### 取り組む課題
A – 教育課程編成の文書抜粋から、「教育課程を編成を編成する上で」から「ろから考えることになります。」までをそのまま出力すること。
B – 教育課程編成の文書抜粋を2文で要約してください。
C – 教育課程編成の文書抜粋を、最後の文の後から書き継ぐこと。

### 文書抜粋
□ □ □ □ □ □ □

【教育課程編成の基礎】スコープとシークエンスとは?

教育課程を編成する

 教育課程を編成を編成する上で重要な2つの観点が「スコープ」と「シークエンス」です。

スコープ

 「スコープ」とは、教育課程を編成するとき、どういった教育内容を選択するのかという、学習の範囲あるいは領域のことです。ゴルゴ13が狙撃する標的を狙うとき、何かを覗いていますね。デューク東郷が覗いているあのパーツも「スコープ」と呼ばれているわけですが、やはりそれも「範囲」と「領域」を絞ってターゲットに狙いを定める役割を果たしているものです。ああいうふうに、何かを狙って照準を絞っている「スコープ」をイメージすると、「領域」とか「範囲」というイメージをつかみやすいのではないかと思います。

 さて、教育内容を選ぶとき、行き当たりばったりで「あれもこれも教えよう」などと言っていたら上手くいくはずがありません。教育の目的や目標に即して、教育内容を取捨選択しましょう。
 教育の目的や目標は、生徒に身につけてほしい知識や能力が明確になっていれば、おのずと決まってきます。だからまずは、生徒にどのような知識や能力を身につけさせたいのかを明確にするところから考えることになります。

経験主義と系統主義

 そして「スコープ」をどう考えるかについては、様々な立場に分かれています。以下、主な立場を列挙してみます。

【生活中心主義】
 生活や人生の必要に即して学ぶべき領域を設定します。

□ □ □ □ □ □ □

### データ一覧
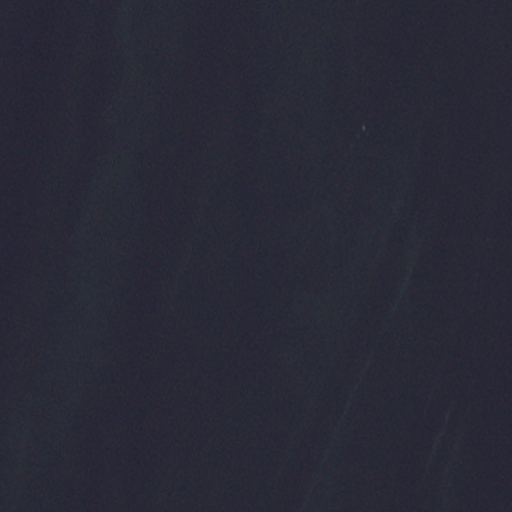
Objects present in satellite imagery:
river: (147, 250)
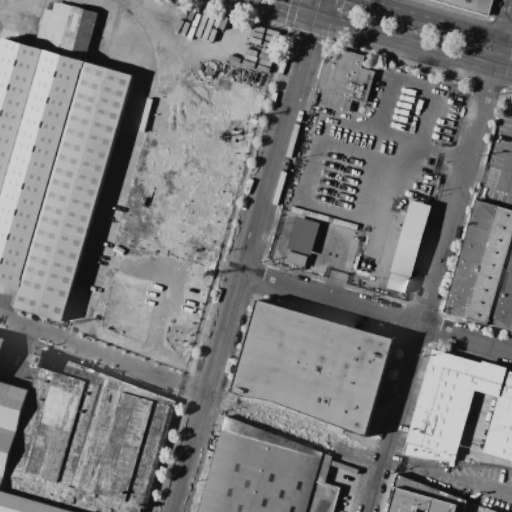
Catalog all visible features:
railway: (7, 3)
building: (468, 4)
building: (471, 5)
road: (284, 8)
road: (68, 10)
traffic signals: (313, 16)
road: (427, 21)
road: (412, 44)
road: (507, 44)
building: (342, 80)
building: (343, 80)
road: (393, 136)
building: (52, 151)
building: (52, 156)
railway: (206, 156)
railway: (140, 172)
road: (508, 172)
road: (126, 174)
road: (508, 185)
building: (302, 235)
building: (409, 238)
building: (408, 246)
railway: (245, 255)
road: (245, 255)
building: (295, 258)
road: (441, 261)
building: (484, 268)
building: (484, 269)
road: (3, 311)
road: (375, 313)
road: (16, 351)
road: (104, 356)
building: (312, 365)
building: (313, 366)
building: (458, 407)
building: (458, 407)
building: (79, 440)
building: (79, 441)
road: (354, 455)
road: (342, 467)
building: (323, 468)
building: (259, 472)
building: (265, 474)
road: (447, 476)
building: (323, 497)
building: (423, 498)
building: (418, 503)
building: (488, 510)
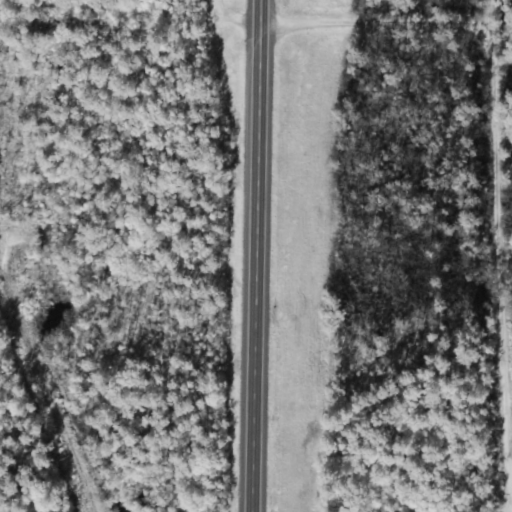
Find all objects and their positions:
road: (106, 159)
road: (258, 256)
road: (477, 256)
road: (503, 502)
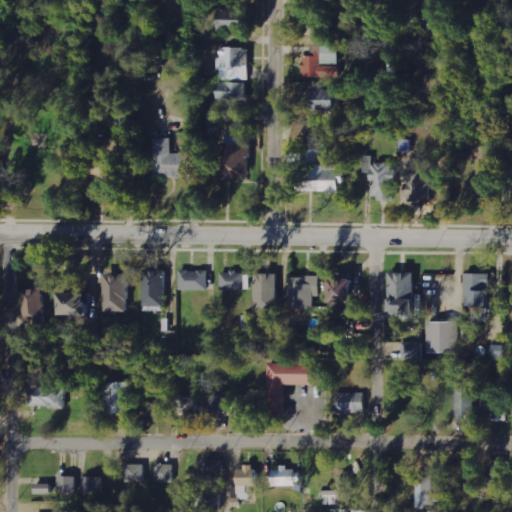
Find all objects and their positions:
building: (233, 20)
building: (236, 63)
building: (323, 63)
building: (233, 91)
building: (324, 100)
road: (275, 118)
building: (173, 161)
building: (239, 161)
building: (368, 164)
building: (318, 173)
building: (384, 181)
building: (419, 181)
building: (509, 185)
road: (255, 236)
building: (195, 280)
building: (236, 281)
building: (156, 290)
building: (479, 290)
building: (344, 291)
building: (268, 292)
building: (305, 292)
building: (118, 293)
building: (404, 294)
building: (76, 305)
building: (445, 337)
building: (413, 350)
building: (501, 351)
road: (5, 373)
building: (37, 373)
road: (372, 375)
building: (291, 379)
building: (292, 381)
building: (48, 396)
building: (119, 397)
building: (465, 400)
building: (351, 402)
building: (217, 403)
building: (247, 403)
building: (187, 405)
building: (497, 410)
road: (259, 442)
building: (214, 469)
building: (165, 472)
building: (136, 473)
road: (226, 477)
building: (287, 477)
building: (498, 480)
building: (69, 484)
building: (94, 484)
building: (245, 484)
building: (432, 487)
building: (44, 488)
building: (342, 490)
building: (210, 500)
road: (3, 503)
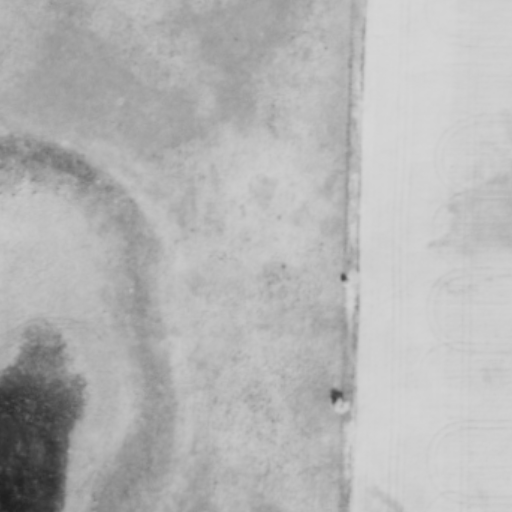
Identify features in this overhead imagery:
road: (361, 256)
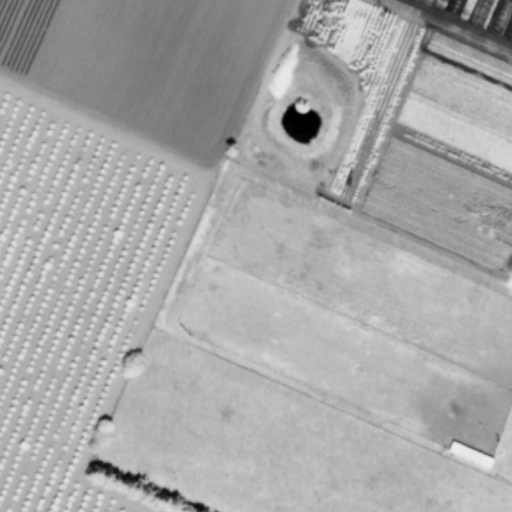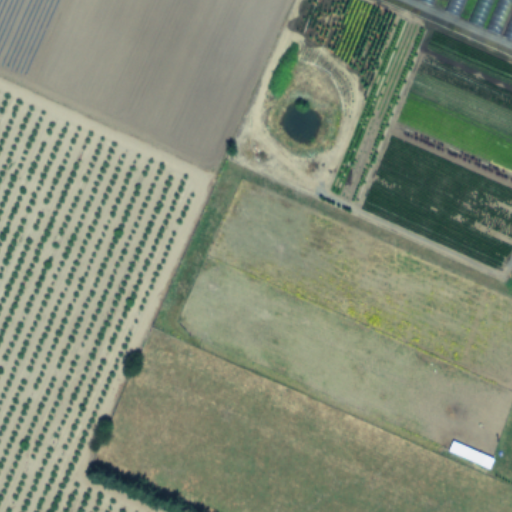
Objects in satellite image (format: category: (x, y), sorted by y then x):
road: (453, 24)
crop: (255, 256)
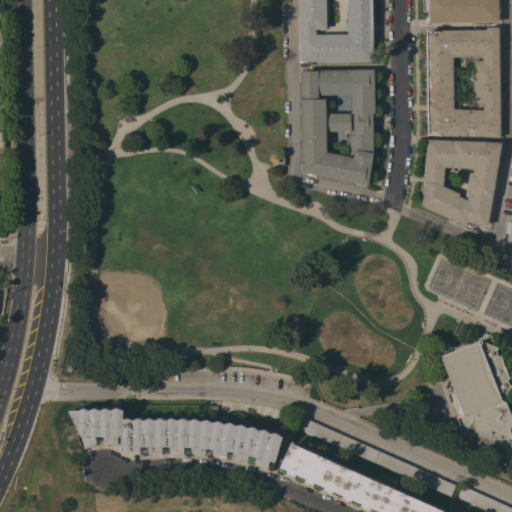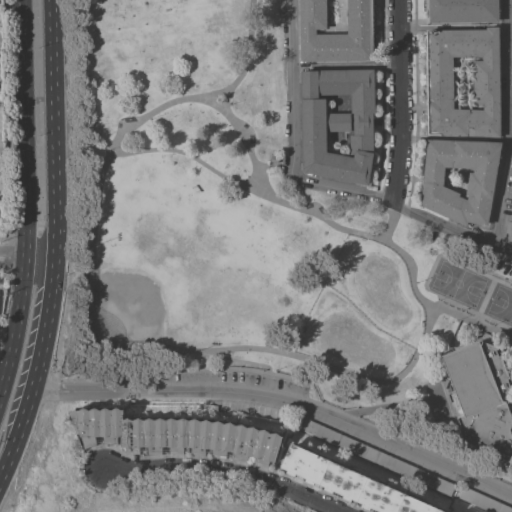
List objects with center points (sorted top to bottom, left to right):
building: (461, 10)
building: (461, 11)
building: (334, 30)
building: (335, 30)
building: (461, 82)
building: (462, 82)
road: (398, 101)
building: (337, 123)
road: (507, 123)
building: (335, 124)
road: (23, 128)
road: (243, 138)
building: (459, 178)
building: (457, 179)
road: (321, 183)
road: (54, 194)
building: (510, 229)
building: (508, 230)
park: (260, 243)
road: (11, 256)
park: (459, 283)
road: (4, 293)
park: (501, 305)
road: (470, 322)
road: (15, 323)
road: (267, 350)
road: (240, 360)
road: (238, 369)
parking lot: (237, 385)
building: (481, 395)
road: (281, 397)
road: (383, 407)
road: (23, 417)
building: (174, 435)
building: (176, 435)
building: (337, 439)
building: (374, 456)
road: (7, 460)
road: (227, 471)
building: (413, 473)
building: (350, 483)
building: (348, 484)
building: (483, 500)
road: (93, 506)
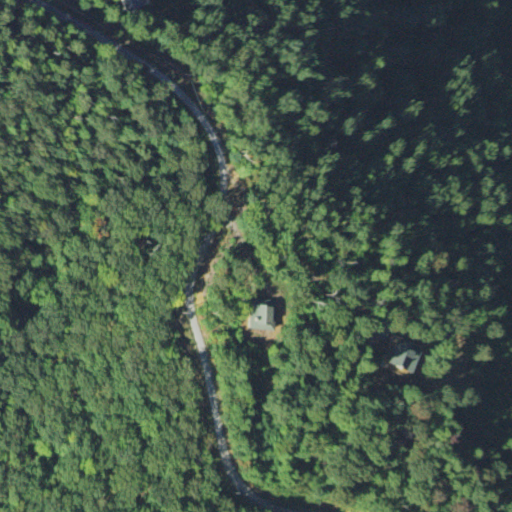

□ □ □ □ □ □ □

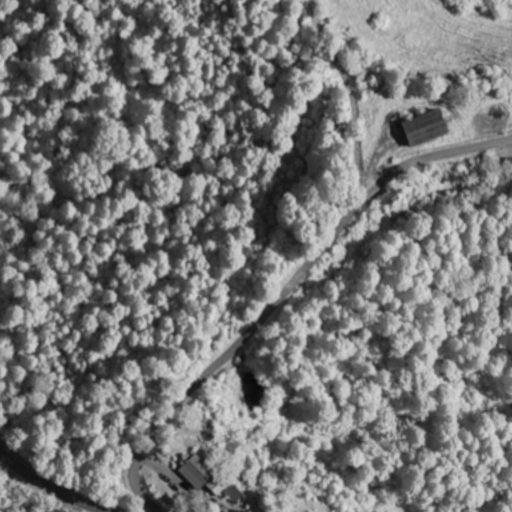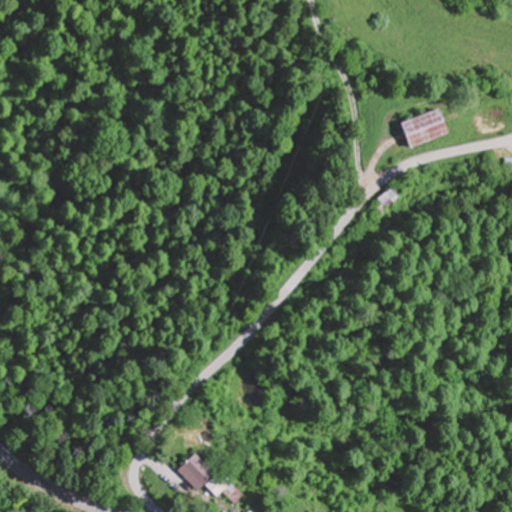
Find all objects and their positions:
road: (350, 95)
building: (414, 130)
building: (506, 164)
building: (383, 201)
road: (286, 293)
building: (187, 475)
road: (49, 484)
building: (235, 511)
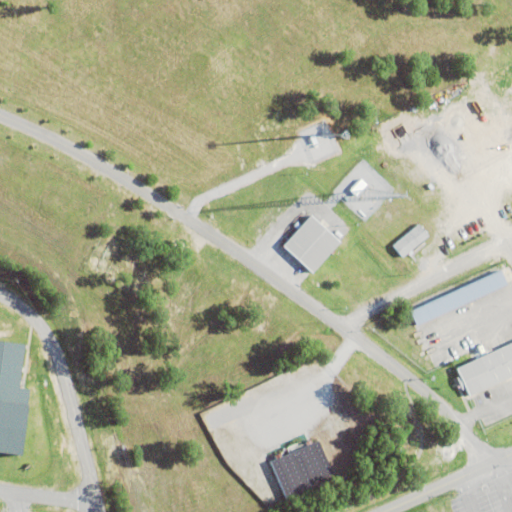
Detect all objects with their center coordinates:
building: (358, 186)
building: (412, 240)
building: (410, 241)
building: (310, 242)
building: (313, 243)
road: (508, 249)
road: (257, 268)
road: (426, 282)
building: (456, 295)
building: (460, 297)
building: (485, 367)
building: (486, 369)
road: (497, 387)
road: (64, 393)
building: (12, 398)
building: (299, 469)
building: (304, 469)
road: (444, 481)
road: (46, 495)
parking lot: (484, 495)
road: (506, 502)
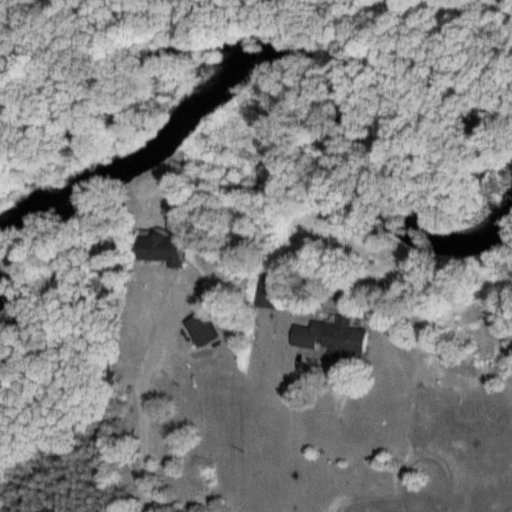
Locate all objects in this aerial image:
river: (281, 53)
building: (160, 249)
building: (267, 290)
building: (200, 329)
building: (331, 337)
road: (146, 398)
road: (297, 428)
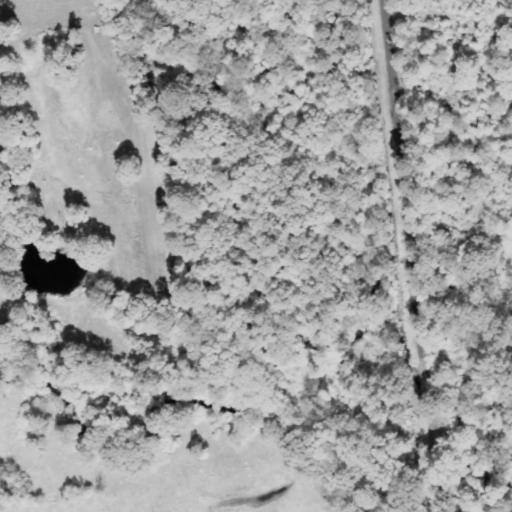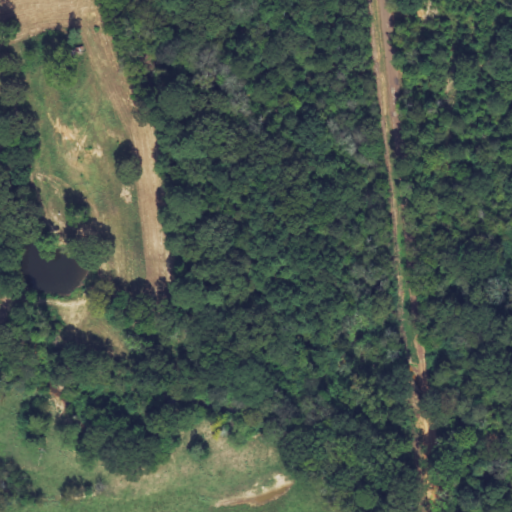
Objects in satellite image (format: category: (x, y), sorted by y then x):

□ □ □ □ □ □ □

### 期待される結果
A –
教育課程を編成を編成する上で重要な2つの観点が「スコープ」と「シークエンス」です。

スコープ

 「スコープ」とは、教育課程を編成するとき、どういった教育内容を選択するのかという、学習の範囲あるいは領域のことです。ゴルゴ13が狙撃する標的を狙うとき、何かを覗いていますね。デューク東郷が覗いているあのパーツも「スコープ」と呼ばれているわけですが、やはりそれも「範囲」と「領域」を絞ってターゲットに狙いを定める役割を果たしているものです。ああいうふうに、何かを狙って照準を絞っている「スコープ」をイメージすると、「領域」とか「範囲」というイメージをつかみやすいのではないかと思います。

 さて、教育内容を選ぶとき、行き当たりばったりで「あれもこれも教えよう」などと言っていたら上手くいくはずがありません。教育の目的や目標に即して、教育内容を取捨選択しましょう。
 教育の目的や目標は、生徒に身につけてほしい知識や能力が明確になっていれば、おのずと決まってきます。だからまずは、生徒にどのような知識や能力を身につけさせたいのかを明確にするところから考えることになります。

B – スコープとシークエンスは教育課程を編成するうえで重要な二つの観点であり、スコープとは、どのような教育内容を選ぶかという学習の範囲や領域のことである。教育内容は教育の目的や目標に即して取捨選択するものであり、その目的や目標は、生徒に身につけさせたい知識や能力を明確にすることでおのずと決まってくる。

C –
 具体的には、「料理を作る/病気にならない/お金を稼ぐ/友達と仲良くする/親を大切にする/人の話を聞く/計算をする・・・」などなど。
 これらは確かに生活をする上では大切なことがらですが、こういうふうに必要なものを列挙していくだけでは、切りがありませんし、重複して無駄な部分もたくさん出てきそうです。そこで、もう少し学ぶべき「範囲」や「領域」をまとめて洗練させてみたくなります。

【経験主義】
 生活中心主義を洗練させます。生徒の興味関心を重視しながら領域をまとめて「教科」を設定します。
 具体的には、「健康/自然/お金/人間関係/言葉/数字・・・」などなど。
 こうやって雑多な生活内容をいくつかの「領域」にまとめて「範囲」を確定すると、無駄な部分もなくなり、教える方も学ぶ方も全体像が見えやすくなりそうです。ここで「スコープ」の観点が重要になってくるわけですね。

【学問中心主義】
 一方、生徒たちの生活をまったく無視して、既存の学問体系に即して学ぶべき領域を設定するような考え方もあります。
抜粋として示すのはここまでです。